We add another level of abstraction that sits in between the RemotingConnection and the Session for sending messages and between the dispatcher and the Handler for receiving messages. This would be a PacketAssembler that would have assemble() and disAssemble() methods. The disassemble method would be called by the RemotingConnection and would split the packet and send each packet via the session, in reality it would be the same packet sent each time but between each write but its correlation id would be incremented. The assemble would do the same in reverse and would be called by the dispatcher. This would wait for all the parts of the message to be received before dispatching to the appropriate handler.
disassembling the message:
currently in the encode() method of PacketImpl we write the length, type, response target, target, and executorid direct to the MessagingBuffer. The first thing we do is add a new field correlationId and a flag to specify if it is the last packet. The correlation id would be -1 if it was a single packet. Currently the next thing written to the buffer is the body via the encodeBody() method.
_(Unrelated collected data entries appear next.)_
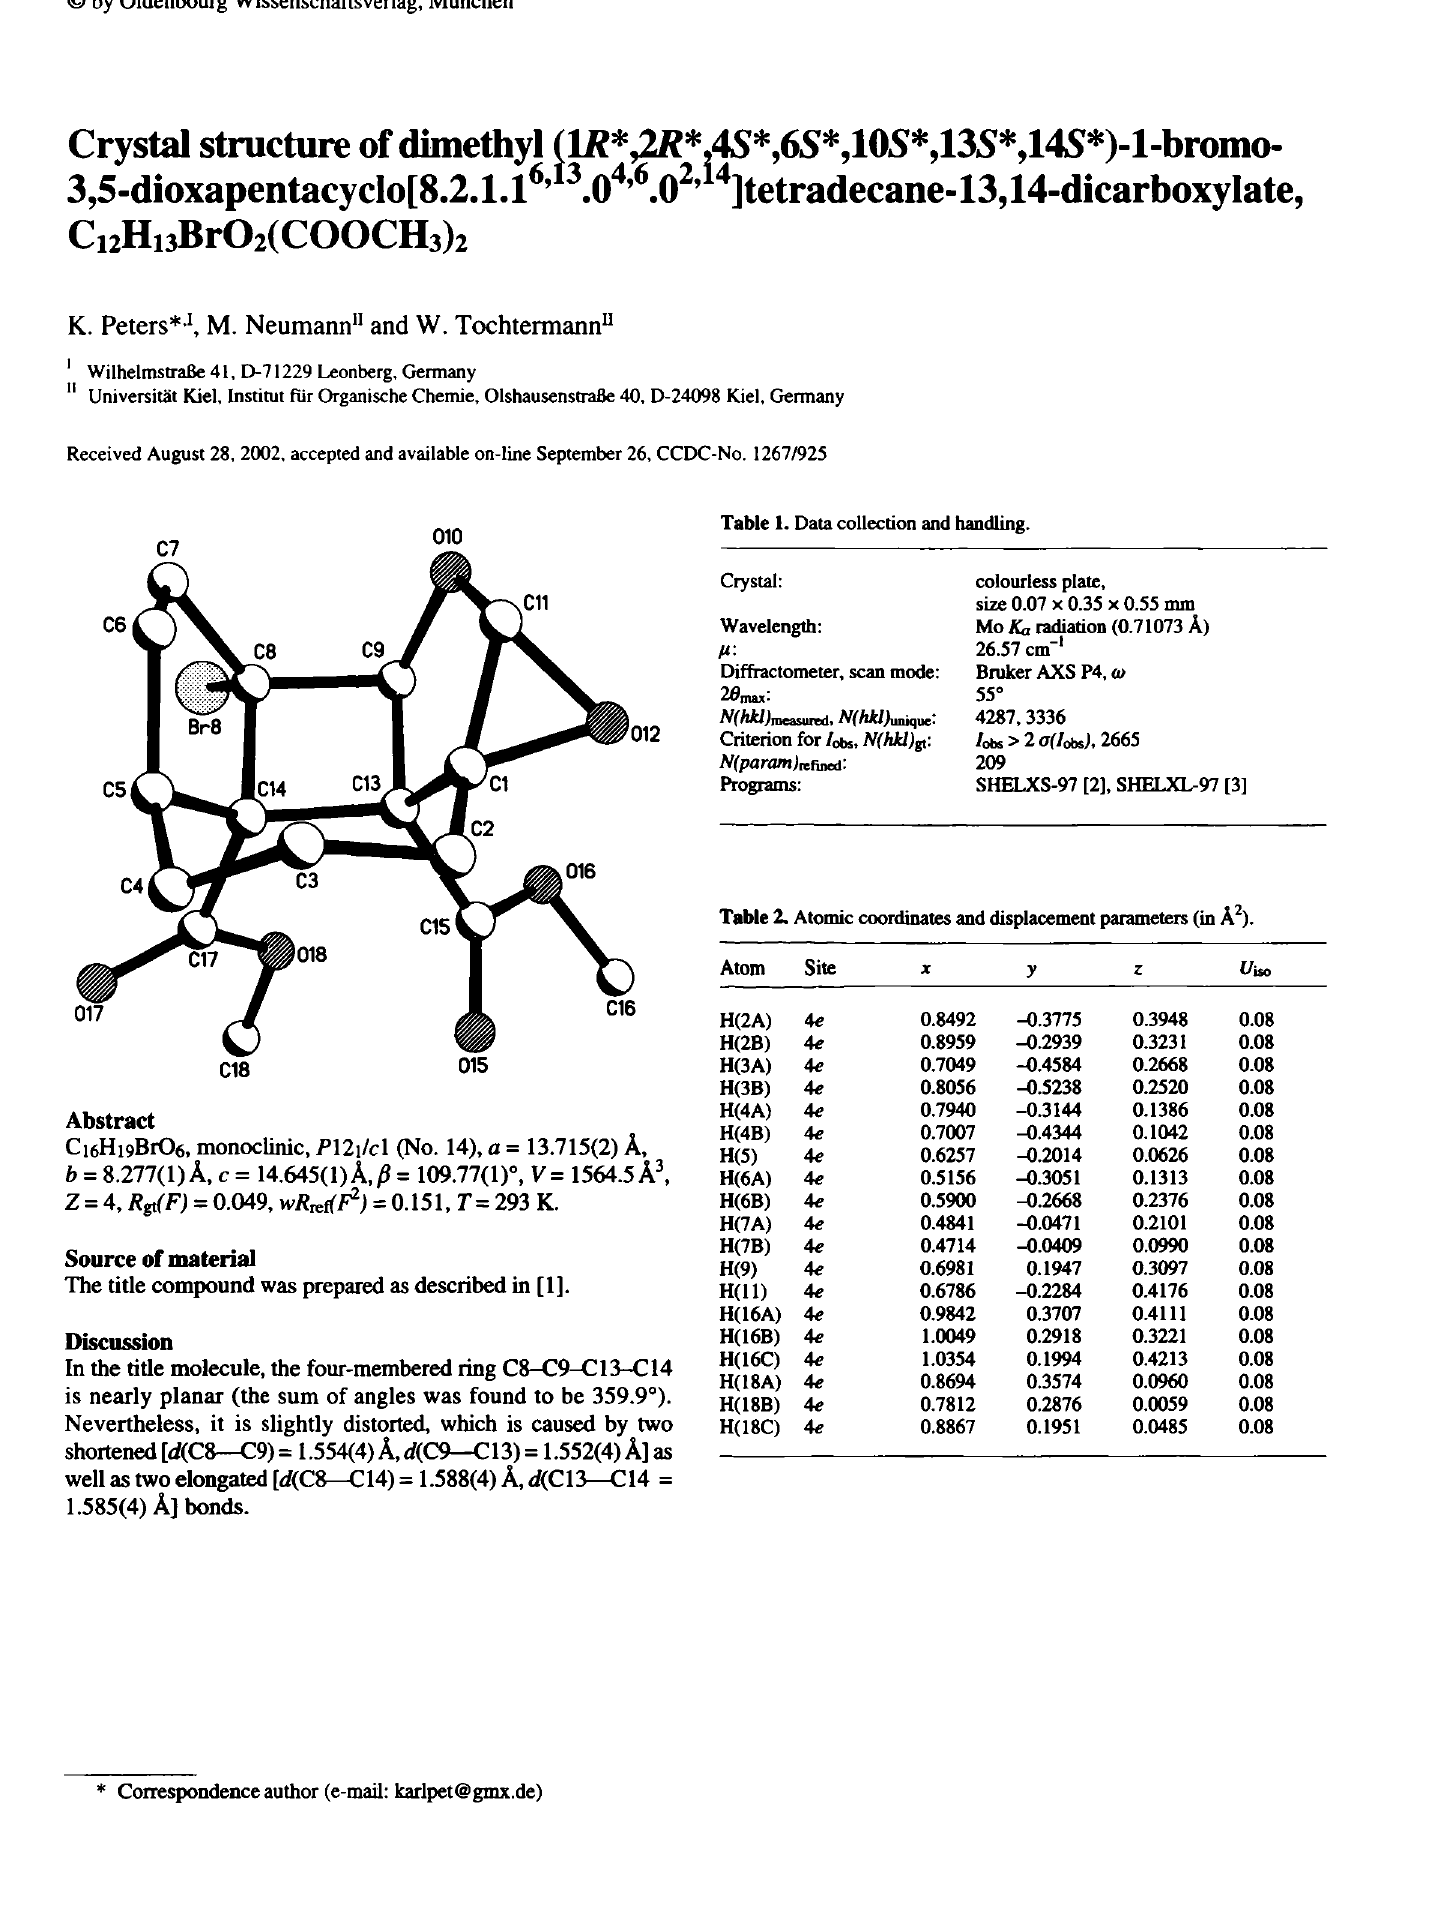
Table 1. Data collection and handling.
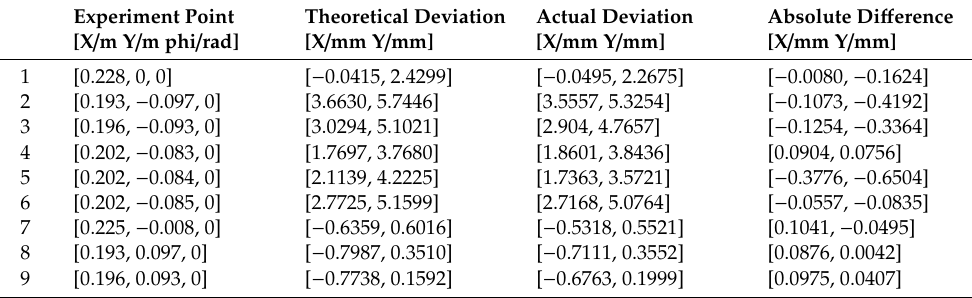
Table 3. Comparison of theoretical and actual deviation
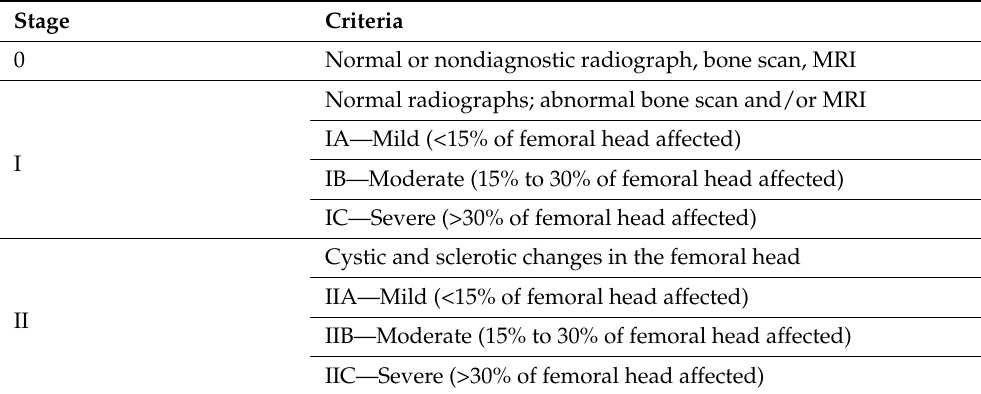
Table 3. Steinberg’s classification of avascular necrosis of the femoral head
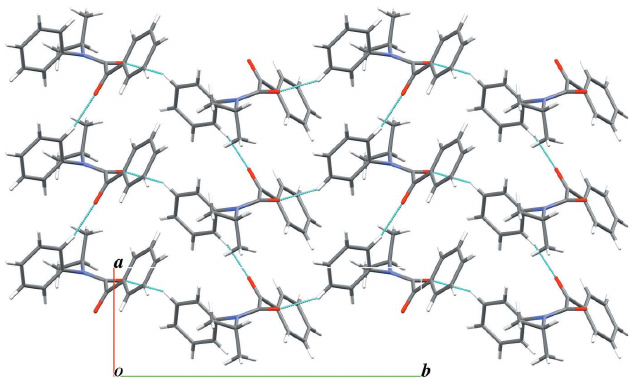
Figure 3 A packing diagram viewed along the c axis isfor the title compound 1c , showing C—H (cid:2)(cid:2)(cid:2) O interactions as dotted blue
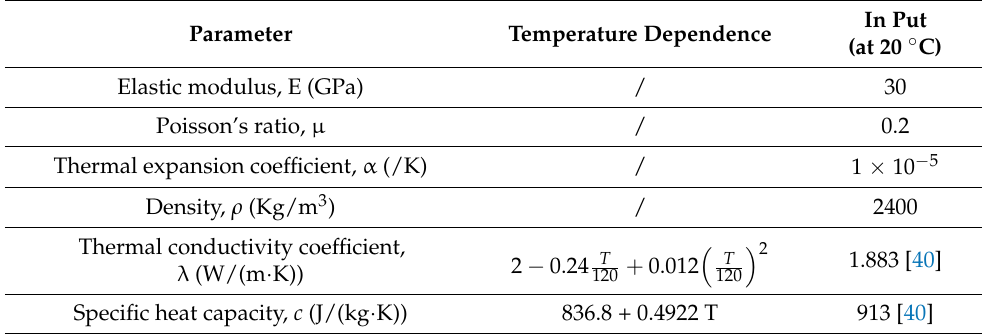
Table 4. Detailed mix proportion design of concrete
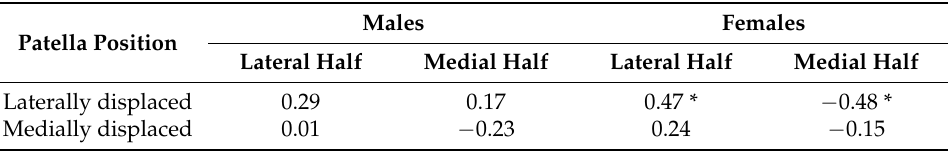
Table 2. Correlation coefficient between the q-angle and the changes in tendon shear modulus when the patella was laterally and medially displaced from its resting position. Males Females Patella Position Lateral Half Medial Half Lateral Half Medial Half Laterally displaced 0.29 0.17 0.47 * − 0.48 * Medially displaced 0.01 − 0.23 0.24 − 0.15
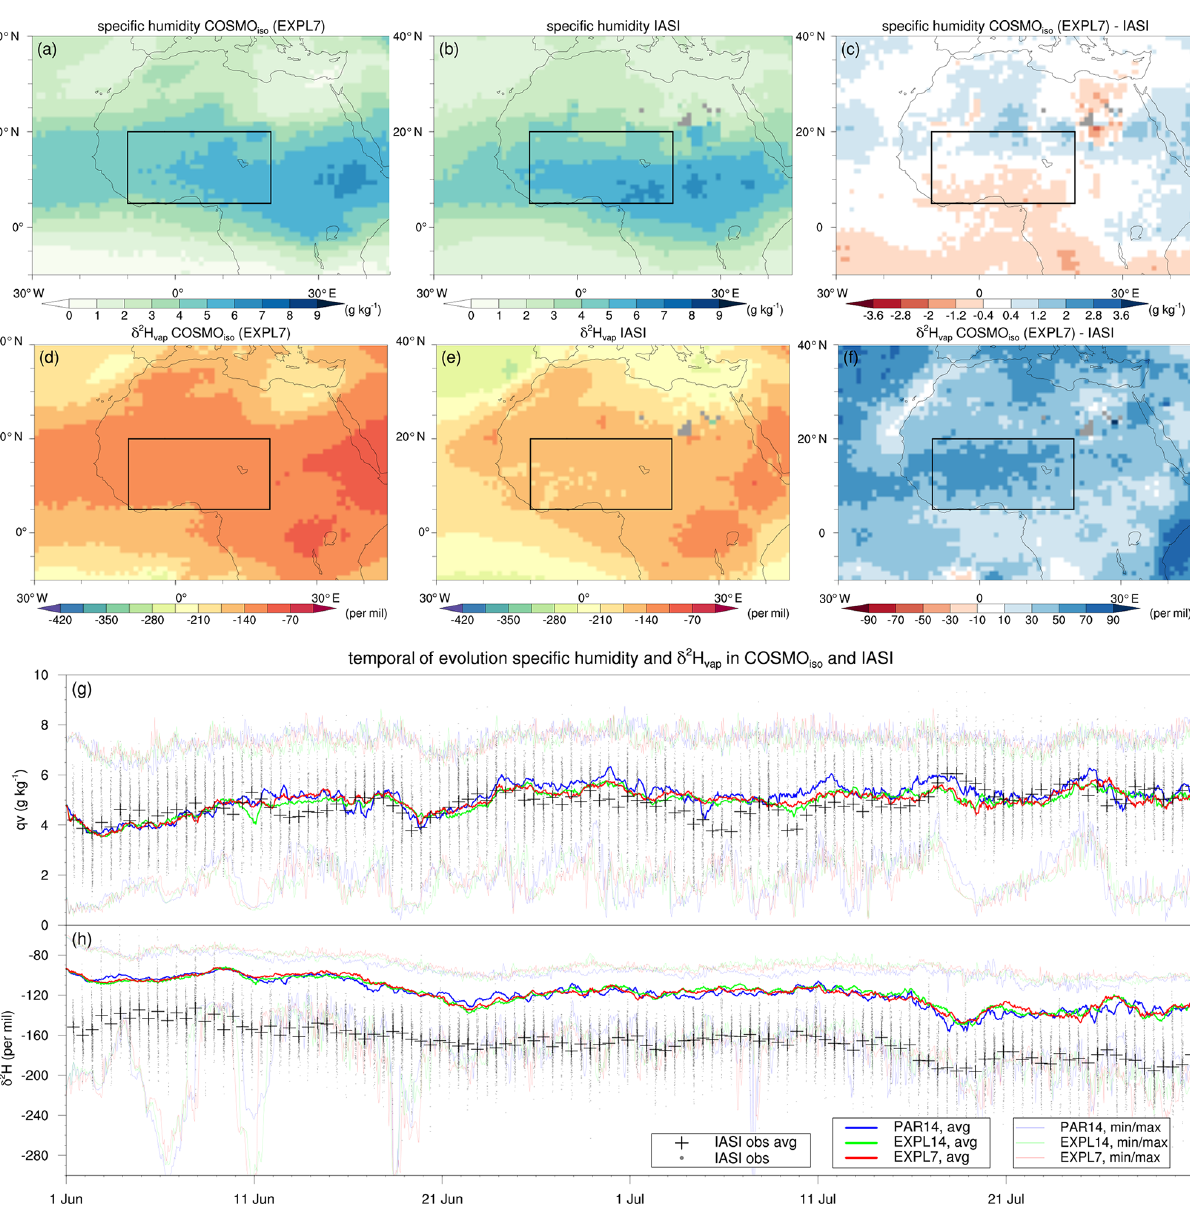
Figure 2. Spatial distribution and temporal evolution of specific humidity and water vapour isotopes in COSMO iso and IASI observations at 4220ma.s.l. for the 2-month simulation period of June–July 2016. The panels show the (a–c) specific humidity (gkg − 1 ) and (d–f) δ 2 H in water vapour (‰) from (a, d) EXPL7, (b, e) IASI, and (c, f) the difference between EXPL7 and IASI. The bottom panels show the temporal evolution of (g) specific humidity (gkg − 1 ) and (h) δ 2 H in vapour (‰) based on domain averages and minima and maxima values for grid points in the region of interest (see Fig. 1) for all three COSMO iso model simulations and IASI observations, as indicated by the legend. For COSMO iso output, only data where the sum of total column cloud ice, snow, liquid water, and rain (TQ) remains below a threshold of 0.01kgm − 2 are used; see the text for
This would be where we would only write how ever many bytes are needed for each send and would be controlled via the correlation id, i.e. 1024 correlationid to 1024 correlationid + 1023. For doing this there are 2 different approaches:
1.When the first packet is encoded we encode the body to a different Message Buffer and then write to the original buffer only the first n bytes, and then subsequently for each resend of the packet write the appropriate part of the buffer. If the whole message body is split however it means that it always has to be reassembled on the server, which means we would have to deal separately with saving memory on the server, by writing the payload to file etc. Obviously, we only use a different buffer if the message is to be split.
2.The second is to only do the splitting for the payload I.e. the body of MessageImpl. Currently the whole body is written to the stream , we would do a similar thing here by only writing a portion of the body each time depending on the correlation id. This means that as far as the server is concerned its just another message and would deal with it the same way. With this approach however we would have to change the routing policy so split messages are always consumed by the same consumer and also if a consumer dies before receiving all the portions of a message are redelivered to a new consumer. Also it would be difficult handling expiry of messages etc.
I think I prefer 1. as it doesn't change the semantics of routing etc, we just deal with large messages on the server separately by saving the payload to a file.
Assembling the message
This is the same just done in reverse. The dispatcher would pass the messages to the PacketAssembler and once the PacketAssembler had received and assembled all the packets it would pass the full packet to the handler. If we went with solution 1 above its at this point that we could serialise the payload direct to disk and not into memory.